CAMBRIDGE – The world’s major central banks continue to express concern about inflationary spillover from their recession-fighting efforts. That is a mistake. Weighed against the political, social, and economic risks of continued slow growth after a once-in-a-century financial crisis, a sustained burst of moderate inflation is not something to worry about. On the contrary, in most regions, it should be embraced.
Perhaps the case for moderate inflation (say, 4-6% annually) is not so compelling as it was at the outset of the crisis, when I first raised the issue. Back then, against a backdrop of government reluctance to force debt write-downs, along with massively over-valued real housing prices and excessive real wages in some sectors, moderate inflation would have been extremely helpful.
The consensus at the time, of course, was that a robust “V-shaped” recovery was around the corner, and it was foolish to embrace inflation heterodoxy.
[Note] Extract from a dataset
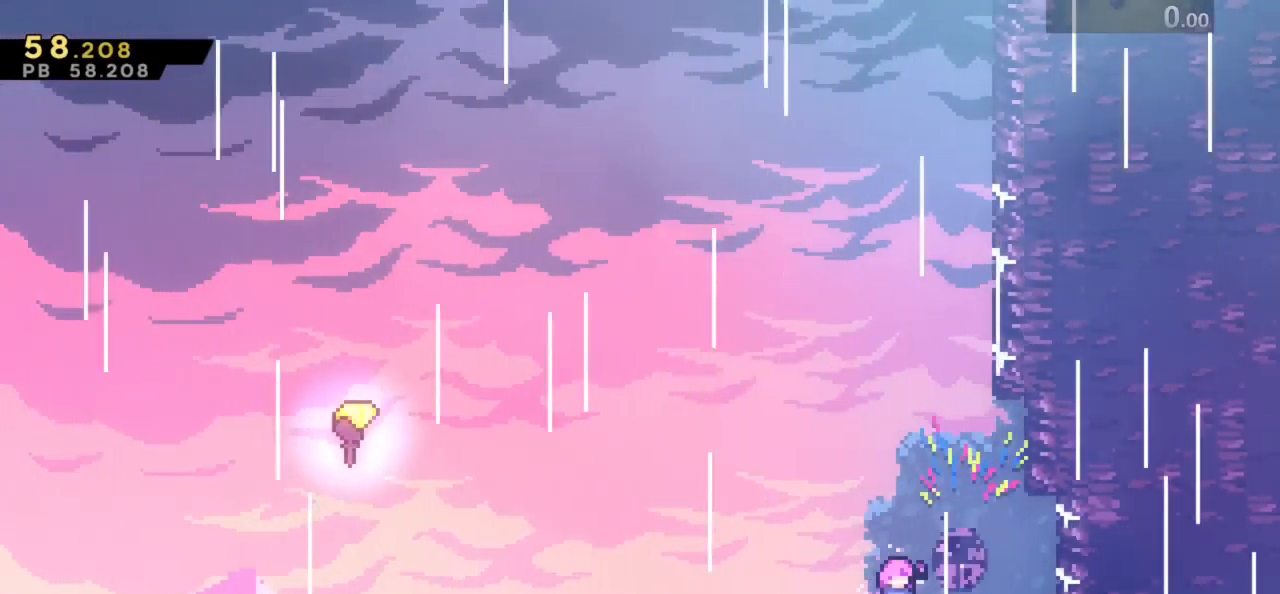
{"keys": [], "events": []}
I thought otherwise, based on research underlying my 2009 book with Carmen M. Reinhart, This Time is Different. Examining previous deep financial crises, there was every reason to be concerned that the employment decline would be catastrophically deep and the recovery extraordinarily slow. A proper assessment of the medium-term risks would have helped to justify my conclusion in December 2008 that “It will take every tool in the box to fix today’s once-in-a-century financial crisis.”
Five years on, public, private, and external debt are at record levels in many countries. There is still a need for huge relative wage adjustments between Europe’s periphery and its core. But the world’s major central banks seem not to have noticed.